In Eric Ries’s Lean Startup method, he calls for startups to engage in a “build, measure, learn” loop that accelerates learning and customer response.

We’ve found tremendous success with this approach and have refined it to align more closely with our framework and activities in our playbooks. The Customer-Driven Cadence has three fundamental actions that you’ll employ during each stage of the HPF: Formulating, Experimenting, and Sensemaking (Figure 4). Let’s look at each of these individually:

Formulating (a.k.a. Build)

Throughout the entire customer-driven process, from customer to product development, you’ll be formulating your assumptions, ideas, and hypotheses. This is an important practice because you will need to track the team’s learning along the way. Ries refers to these key decision points as moments where a team needs to “pivot” (change direction) or “persevere” (continue the course).

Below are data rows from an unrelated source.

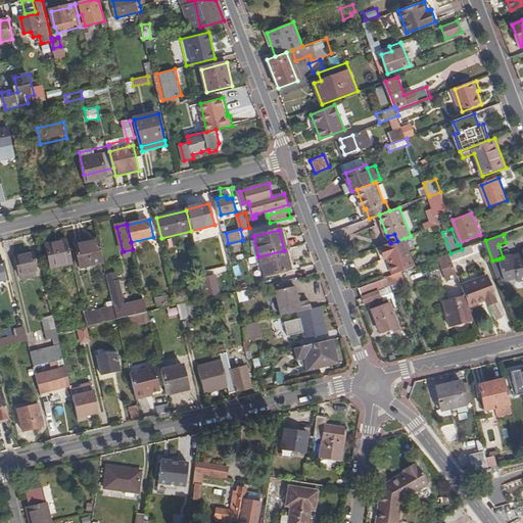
[(388,257),(394,274),(399,272),(415,267),(405,238),(397,241),(390,243),(382,246),(386,258),(388,257)]
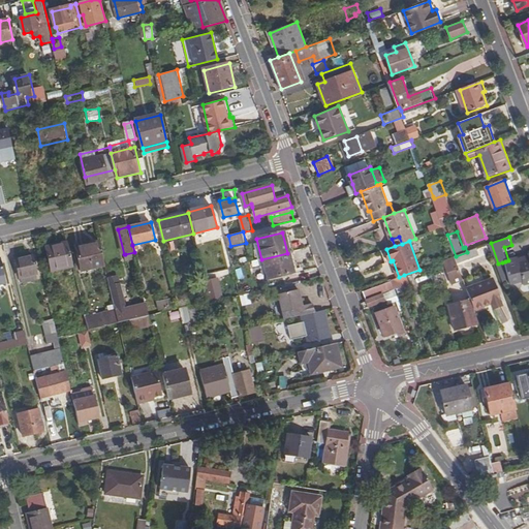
[(82,271),(105,266),(100,242),(76,248),(82,271)]
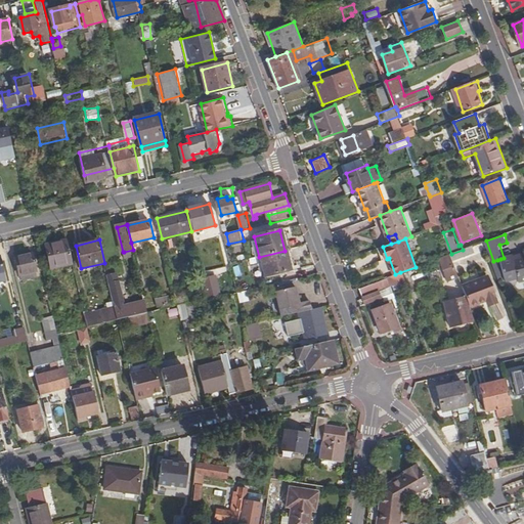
[(53,269),(73,264),(68,241),(48,245),(53,269)]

By continually formulating your assumptions and stating them as hypotheses, your team will create a structure that allows you to easily track your assumptions about the customer, their problems, and your ideas of how to respond to those problems. Finally, you’ll need to formulate a Discussion Guide. The Discussion Guide is the set of questions you’ll ask customers in order to prove/disprove your assumptions.

Experimenting (a.k.a. Measure)

Each stage of the HPF has activities where you need to test whether your assumptions were correct. By continually running experiments against your hypotheses, you’ll have the data you need to decide whether to pivot or persevere with your product’s direction. While there are many methods you can employ to test your hypotheses, our book heavily emphasizes talking directly with customers.

Sensemaking (a.k.a. Learn)

The customer-driven approach relies on your ability to continually collect and make sense out of customer data. So often, teams fall into a cycle of “build, measure, build, measure, build, measure” and miss the overall learning or broad understanding of their customer. We’ve provided an activity in each of our playbooks that allows your team to pause and reflect on what you’ve all learned so you can make informed decisions about where to go next.

The Customer-Driven Cadence
Figure 4. The Customer-Driven Cadence.